* ASSIGNED TASK: Search the records below for the word "ville", then return every line where it appears.

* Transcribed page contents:
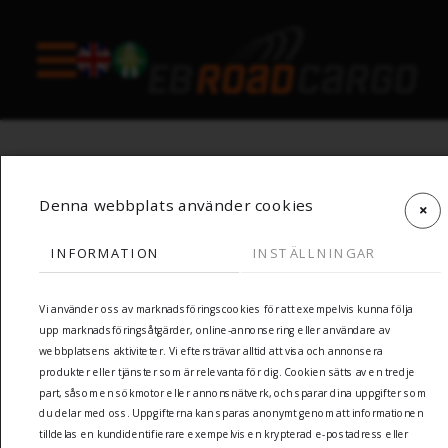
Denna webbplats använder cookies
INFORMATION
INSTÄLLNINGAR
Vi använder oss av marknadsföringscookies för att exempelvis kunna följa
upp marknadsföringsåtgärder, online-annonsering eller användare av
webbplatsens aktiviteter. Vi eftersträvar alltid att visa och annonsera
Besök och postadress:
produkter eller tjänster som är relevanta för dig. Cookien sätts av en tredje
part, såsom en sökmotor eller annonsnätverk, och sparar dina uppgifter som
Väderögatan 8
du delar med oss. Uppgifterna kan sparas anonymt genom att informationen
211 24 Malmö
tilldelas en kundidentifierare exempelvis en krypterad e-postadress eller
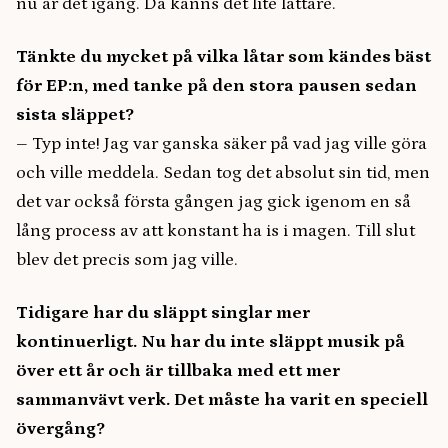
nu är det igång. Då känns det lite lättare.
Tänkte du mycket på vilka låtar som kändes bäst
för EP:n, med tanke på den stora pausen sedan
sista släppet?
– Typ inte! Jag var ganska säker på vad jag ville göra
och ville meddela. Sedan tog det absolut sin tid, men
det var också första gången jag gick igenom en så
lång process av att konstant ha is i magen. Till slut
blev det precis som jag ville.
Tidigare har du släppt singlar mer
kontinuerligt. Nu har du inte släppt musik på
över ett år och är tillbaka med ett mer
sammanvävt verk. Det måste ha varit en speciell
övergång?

==

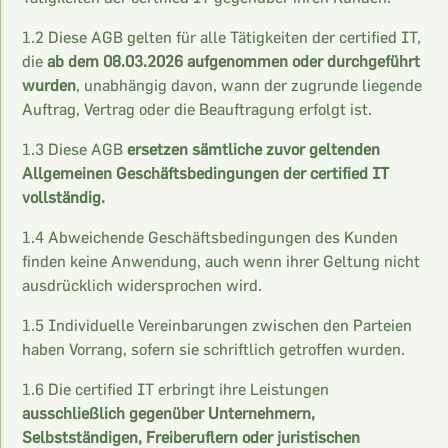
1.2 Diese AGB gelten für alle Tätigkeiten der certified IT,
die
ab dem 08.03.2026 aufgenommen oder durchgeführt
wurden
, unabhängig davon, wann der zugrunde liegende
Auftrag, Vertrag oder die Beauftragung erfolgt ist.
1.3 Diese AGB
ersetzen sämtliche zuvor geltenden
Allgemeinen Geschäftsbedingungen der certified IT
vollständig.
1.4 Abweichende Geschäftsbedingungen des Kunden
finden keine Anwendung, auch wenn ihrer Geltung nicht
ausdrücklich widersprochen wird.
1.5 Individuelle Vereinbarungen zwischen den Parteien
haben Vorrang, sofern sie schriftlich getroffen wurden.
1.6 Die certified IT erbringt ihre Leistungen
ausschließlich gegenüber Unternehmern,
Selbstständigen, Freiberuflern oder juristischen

* EXERCISE OUTPUT:
– Typ inte! Jag var ganska säker på vad jag ville göra
och ville meddela. Sedan tog det absolut sin tid, men
blev det precis som jag ville.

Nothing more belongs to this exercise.